▸ Task to complete
Report back every line in the data that includes the string "worn".

***** Extracted records *****

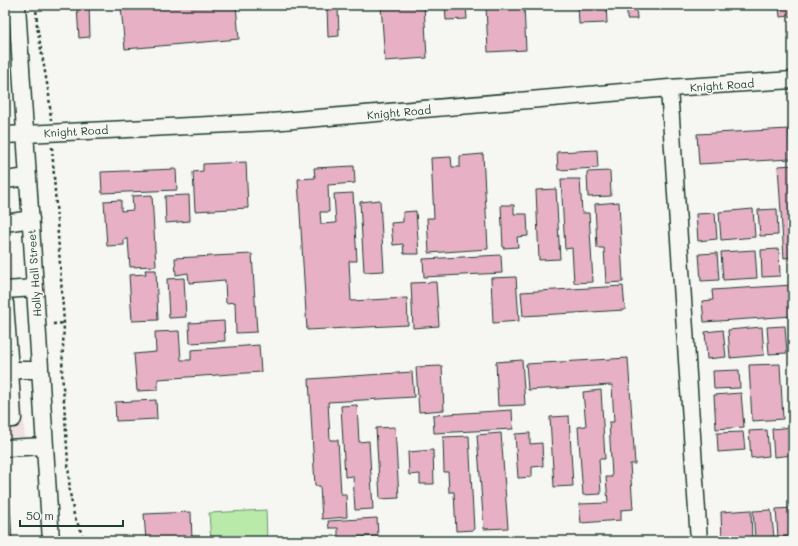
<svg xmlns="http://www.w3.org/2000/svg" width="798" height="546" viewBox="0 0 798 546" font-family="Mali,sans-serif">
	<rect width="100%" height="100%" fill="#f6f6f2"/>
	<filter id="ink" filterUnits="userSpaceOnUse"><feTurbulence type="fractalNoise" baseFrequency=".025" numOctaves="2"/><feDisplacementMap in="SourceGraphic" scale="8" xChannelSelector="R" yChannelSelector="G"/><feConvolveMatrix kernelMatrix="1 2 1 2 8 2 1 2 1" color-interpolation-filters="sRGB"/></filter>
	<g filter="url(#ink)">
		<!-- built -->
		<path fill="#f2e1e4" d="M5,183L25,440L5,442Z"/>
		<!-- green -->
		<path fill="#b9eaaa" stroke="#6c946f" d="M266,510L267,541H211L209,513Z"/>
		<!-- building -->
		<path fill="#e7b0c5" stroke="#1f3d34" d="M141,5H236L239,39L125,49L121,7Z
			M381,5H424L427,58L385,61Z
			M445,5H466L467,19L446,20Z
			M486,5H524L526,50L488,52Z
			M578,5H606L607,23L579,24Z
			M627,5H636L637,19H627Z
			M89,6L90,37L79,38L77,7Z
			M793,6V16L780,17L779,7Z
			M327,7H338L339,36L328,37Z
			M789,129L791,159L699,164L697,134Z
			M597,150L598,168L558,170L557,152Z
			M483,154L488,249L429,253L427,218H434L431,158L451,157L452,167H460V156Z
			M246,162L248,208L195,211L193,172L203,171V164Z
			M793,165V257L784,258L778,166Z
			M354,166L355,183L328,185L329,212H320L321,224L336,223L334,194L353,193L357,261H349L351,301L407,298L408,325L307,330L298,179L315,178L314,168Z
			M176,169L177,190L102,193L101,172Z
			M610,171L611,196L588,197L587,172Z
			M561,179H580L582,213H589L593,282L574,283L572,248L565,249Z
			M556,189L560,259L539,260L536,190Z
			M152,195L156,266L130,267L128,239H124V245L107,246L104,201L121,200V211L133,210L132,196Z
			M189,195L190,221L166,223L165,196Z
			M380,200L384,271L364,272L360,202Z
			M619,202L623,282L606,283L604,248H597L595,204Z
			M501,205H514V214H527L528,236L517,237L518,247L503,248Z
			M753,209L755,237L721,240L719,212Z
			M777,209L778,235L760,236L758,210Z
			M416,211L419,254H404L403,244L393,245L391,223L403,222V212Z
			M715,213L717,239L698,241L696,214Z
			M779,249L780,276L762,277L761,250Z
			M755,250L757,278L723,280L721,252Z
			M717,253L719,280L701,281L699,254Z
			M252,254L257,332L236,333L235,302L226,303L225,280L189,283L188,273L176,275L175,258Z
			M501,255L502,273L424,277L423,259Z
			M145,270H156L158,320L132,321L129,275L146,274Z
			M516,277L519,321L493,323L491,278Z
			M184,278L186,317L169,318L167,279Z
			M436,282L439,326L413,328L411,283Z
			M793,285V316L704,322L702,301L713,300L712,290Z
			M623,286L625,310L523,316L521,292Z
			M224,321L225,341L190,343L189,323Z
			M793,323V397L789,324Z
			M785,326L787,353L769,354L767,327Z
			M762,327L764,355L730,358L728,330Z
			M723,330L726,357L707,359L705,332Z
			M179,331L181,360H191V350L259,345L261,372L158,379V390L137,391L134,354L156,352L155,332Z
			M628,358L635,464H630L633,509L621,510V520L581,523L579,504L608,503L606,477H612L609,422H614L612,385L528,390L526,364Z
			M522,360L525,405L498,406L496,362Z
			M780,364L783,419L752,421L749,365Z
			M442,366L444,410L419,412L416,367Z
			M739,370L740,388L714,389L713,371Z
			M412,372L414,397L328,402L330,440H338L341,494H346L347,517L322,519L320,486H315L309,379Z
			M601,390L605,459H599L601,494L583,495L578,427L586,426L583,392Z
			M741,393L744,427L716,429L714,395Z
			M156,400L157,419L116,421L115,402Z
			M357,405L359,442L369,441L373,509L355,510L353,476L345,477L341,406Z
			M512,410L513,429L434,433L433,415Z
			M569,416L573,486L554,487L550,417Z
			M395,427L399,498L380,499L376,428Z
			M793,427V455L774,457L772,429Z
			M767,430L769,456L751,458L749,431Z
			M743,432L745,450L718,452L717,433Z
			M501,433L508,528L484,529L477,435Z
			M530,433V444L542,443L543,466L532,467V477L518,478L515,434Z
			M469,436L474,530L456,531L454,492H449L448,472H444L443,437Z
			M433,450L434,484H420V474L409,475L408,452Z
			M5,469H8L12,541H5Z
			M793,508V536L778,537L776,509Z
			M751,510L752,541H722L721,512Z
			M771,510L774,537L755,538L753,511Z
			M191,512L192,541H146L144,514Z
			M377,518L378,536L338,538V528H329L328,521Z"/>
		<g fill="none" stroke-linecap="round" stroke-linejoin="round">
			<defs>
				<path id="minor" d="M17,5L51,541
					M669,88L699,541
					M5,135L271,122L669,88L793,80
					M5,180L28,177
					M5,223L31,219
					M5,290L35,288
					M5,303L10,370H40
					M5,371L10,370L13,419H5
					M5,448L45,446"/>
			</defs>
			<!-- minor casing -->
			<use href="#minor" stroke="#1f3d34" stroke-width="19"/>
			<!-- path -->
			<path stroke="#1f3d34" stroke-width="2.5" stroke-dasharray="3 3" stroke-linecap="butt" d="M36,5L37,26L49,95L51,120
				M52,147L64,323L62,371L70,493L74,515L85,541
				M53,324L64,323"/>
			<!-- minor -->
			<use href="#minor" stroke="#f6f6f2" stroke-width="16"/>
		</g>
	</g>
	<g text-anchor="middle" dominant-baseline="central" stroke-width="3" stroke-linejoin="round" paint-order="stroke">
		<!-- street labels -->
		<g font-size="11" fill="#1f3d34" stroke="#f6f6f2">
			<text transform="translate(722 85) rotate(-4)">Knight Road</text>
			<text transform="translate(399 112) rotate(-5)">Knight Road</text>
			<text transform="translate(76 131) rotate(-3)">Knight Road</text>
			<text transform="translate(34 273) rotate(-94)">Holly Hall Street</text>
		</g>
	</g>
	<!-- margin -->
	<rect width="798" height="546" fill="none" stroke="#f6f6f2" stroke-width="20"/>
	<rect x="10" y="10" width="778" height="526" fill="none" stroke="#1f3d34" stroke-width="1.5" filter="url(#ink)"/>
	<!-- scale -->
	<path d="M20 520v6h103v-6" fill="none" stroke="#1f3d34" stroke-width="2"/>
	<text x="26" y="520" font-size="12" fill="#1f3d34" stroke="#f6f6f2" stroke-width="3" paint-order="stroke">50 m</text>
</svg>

*****
***** Extracted records *****

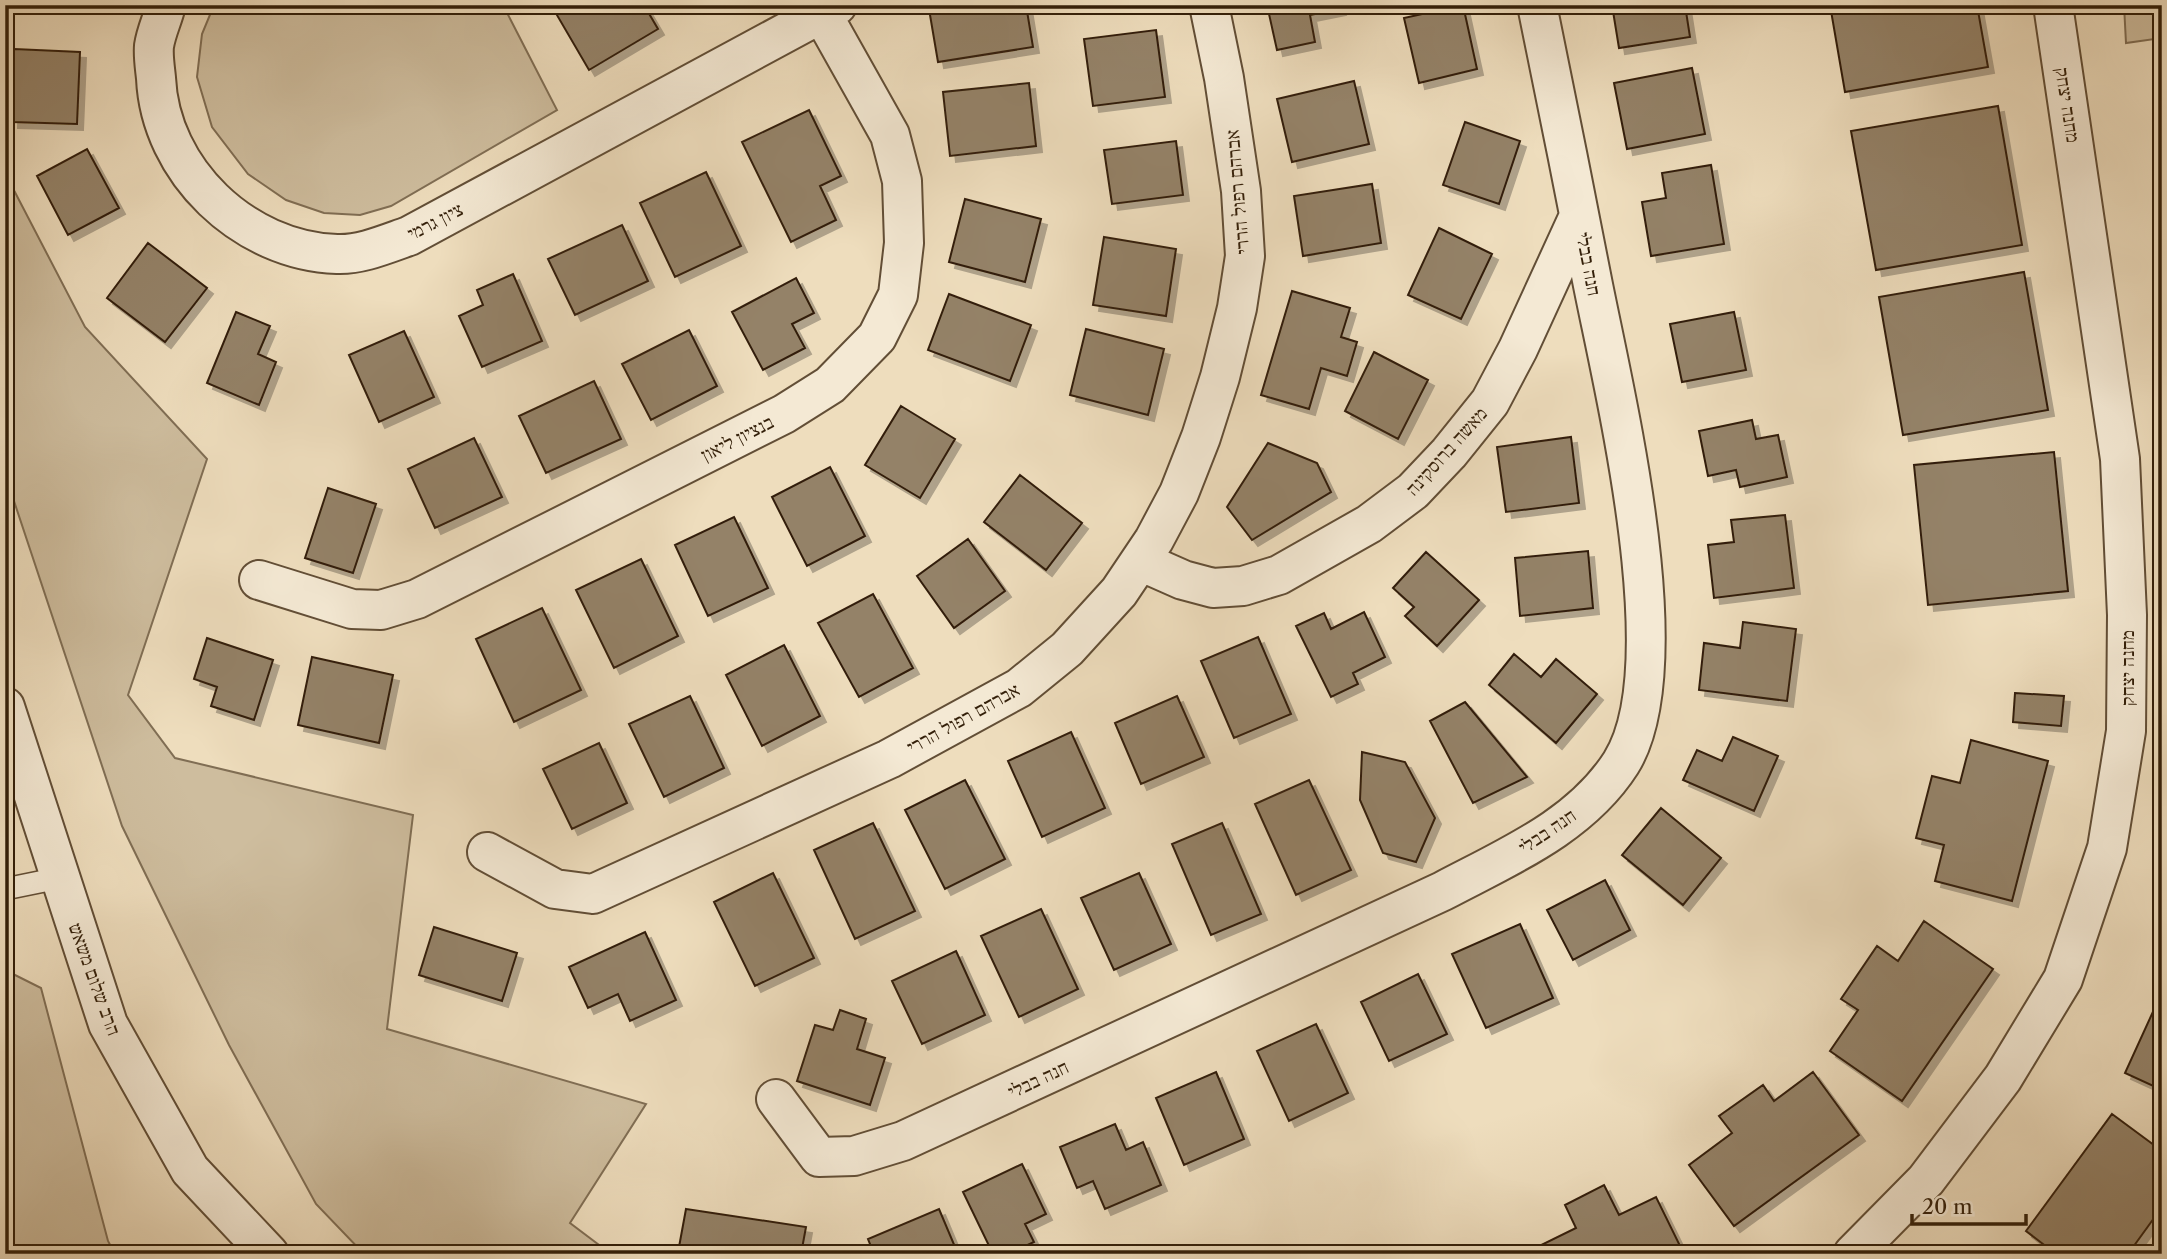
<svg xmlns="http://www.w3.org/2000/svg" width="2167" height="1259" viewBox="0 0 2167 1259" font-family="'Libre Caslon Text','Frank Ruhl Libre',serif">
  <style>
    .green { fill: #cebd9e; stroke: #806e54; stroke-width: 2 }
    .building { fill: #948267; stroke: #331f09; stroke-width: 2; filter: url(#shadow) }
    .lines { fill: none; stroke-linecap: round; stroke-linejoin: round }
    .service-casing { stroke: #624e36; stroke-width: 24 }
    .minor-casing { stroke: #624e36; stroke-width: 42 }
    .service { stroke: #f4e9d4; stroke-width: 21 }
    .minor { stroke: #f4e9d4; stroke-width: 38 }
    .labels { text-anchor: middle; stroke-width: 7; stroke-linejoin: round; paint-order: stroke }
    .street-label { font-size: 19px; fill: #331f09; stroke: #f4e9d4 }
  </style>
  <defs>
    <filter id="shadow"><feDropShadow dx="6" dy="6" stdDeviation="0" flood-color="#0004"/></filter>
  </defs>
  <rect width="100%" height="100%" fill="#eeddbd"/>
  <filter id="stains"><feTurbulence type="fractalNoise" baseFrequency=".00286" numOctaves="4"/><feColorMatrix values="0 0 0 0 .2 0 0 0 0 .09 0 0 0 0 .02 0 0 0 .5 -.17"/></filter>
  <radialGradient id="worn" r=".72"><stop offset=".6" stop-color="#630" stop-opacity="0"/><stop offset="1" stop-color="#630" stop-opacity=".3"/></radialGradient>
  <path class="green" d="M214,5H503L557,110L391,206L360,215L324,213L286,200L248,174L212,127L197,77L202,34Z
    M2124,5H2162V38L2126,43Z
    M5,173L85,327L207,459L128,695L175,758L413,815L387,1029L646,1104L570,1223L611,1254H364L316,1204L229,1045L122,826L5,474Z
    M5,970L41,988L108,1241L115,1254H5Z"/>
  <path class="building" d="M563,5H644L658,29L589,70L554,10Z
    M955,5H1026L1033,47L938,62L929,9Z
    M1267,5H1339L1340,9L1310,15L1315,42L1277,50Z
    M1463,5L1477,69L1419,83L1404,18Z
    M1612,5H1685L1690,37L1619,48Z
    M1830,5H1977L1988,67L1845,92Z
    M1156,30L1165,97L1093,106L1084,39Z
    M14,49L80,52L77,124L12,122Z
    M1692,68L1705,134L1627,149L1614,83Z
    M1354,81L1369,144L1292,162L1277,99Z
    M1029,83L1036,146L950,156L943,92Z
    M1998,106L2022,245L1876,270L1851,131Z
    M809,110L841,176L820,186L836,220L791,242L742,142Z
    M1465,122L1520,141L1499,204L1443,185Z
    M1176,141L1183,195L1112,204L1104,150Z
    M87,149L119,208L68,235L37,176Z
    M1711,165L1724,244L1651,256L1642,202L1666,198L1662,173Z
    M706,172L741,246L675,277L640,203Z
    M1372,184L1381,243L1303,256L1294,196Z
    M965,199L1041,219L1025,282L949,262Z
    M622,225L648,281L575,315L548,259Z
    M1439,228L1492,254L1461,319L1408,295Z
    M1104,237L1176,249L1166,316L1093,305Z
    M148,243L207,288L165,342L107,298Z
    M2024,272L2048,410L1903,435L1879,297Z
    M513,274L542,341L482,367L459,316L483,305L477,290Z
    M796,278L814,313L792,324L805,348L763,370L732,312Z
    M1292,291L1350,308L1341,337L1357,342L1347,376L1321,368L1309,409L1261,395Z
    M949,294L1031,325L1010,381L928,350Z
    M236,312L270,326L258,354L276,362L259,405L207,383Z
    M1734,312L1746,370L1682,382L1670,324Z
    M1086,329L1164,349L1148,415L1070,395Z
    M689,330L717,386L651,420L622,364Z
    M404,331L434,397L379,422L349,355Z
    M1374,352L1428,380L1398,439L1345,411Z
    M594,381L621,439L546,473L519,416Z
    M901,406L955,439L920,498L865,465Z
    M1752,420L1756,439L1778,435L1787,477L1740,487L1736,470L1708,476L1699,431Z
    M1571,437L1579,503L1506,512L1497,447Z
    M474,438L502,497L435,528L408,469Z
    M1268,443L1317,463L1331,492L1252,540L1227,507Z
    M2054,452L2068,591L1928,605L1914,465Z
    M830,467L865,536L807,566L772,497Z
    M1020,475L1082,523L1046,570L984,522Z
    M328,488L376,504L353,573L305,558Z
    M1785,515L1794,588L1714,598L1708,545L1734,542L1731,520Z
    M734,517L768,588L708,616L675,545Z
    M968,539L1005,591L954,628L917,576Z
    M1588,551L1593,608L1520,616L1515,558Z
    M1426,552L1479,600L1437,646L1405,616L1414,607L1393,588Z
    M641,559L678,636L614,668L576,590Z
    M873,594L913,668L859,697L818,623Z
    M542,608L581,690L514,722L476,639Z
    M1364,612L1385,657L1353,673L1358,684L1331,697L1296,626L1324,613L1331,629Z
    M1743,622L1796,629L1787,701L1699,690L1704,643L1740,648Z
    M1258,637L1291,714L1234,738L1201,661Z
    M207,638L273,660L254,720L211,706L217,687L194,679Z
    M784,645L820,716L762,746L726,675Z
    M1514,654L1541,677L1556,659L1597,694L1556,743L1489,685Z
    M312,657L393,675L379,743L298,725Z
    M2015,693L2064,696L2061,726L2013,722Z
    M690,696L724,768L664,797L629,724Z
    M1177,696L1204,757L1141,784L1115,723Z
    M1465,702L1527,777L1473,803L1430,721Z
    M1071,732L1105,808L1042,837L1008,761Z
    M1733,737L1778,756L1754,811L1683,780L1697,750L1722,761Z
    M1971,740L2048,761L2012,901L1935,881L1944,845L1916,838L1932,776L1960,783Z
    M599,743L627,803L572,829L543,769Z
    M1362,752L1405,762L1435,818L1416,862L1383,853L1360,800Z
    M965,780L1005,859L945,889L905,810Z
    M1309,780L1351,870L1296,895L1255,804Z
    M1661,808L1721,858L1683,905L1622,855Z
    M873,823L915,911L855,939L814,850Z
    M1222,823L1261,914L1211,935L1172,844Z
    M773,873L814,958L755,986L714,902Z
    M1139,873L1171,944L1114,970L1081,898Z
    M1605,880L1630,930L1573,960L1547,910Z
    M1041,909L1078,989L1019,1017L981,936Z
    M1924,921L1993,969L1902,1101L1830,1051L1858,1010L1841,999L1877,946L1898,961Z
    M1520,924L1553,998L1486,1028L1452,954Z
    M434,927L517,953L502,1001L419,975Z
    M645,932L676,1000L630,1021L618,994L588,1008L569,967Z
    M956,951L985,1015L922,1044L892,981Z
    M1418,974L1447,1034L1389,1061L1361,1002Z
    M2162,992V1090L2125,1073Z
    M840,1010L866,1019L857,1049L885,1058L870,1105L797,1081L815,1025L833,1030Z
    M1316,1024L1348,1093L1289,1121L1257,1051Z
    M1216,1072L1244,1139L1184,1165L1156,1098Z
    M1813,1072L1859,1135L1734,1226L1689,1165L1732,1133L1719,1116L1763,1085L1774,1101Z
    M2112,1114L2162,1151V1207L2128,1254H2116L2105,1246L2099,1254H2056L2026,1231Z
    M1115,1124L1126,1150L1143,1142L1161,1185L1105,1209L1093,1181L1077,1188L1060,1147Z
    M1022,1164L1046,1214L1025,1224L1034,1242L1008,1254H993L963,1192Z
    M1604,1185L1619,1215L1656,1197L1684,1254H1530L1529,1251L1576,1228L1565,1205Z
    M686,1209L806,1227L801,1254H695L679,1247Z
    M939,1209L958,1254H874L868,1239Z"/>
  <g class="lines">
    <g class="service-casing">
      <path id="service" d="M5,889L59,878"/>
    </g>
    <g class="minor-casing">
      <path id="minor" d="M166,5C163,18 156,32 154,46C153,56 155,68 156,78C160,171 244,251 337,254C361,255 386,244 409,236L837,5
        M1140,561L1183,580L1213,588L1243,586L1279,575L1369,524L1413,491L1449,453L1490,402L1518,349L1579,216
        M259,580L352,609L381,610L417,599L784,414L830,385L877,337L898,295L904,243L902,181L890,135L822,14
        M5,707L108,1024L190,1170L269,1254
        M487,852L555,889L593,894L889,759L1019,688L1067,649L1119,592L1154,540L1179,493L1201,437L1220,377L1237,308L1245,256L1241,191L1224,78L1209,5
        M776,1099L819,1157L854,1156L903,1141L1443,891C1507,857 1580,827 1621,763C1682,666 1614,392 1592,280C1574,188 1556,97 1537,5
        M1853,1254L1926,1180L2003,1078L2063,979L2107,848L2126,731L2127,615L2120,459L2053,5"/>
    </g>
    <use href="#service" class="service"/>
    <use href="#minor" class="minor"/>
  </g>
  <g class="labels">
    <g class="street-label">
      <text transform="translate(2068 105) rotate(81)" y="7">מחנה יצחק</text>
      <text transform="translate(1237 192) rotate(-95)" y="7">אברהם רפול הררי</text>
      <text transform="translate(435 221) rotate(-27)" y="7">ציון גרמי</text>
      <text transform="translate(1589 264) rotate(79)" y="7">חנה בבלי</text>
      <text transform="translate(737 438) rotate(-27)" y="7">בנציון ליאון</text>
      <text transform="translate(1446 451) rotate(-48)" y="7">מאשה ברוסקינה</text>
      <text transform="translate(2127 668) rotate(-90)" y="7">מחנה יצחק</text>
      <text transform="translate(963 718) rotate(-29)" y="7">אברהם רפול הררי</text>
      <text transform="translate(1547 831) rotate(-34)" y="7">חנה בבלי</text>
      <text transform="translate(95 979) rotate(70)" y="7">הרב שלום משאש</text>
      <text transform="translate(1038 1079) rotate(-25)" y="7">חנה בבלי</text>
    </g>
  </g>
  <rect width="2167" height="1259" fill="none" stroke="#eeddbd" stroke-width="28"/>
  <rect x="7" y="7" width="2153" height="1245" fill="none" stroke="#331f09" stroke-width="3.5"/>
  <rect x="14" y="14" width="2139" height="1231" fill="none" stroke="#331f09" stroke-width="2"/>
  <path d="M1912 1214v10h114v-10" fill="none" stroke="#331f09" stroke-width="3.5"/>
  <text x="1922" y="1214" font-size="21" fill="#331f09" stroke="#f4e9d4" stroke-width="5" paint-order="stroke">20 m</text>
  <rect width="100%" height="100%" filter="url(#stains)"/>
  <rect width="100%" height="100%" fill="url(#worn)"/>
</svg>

*****

▸ Reply to the task
  <radialGradient id="worn" r=".72"><stop offset=".6" stop-color="#630" stop-opacity="0"/><stop offset="1" stop-color="#630" stop-opacity=".3"/></radialGradient>
  <rect width="100%" height="100%" fill="url(#worn)"/>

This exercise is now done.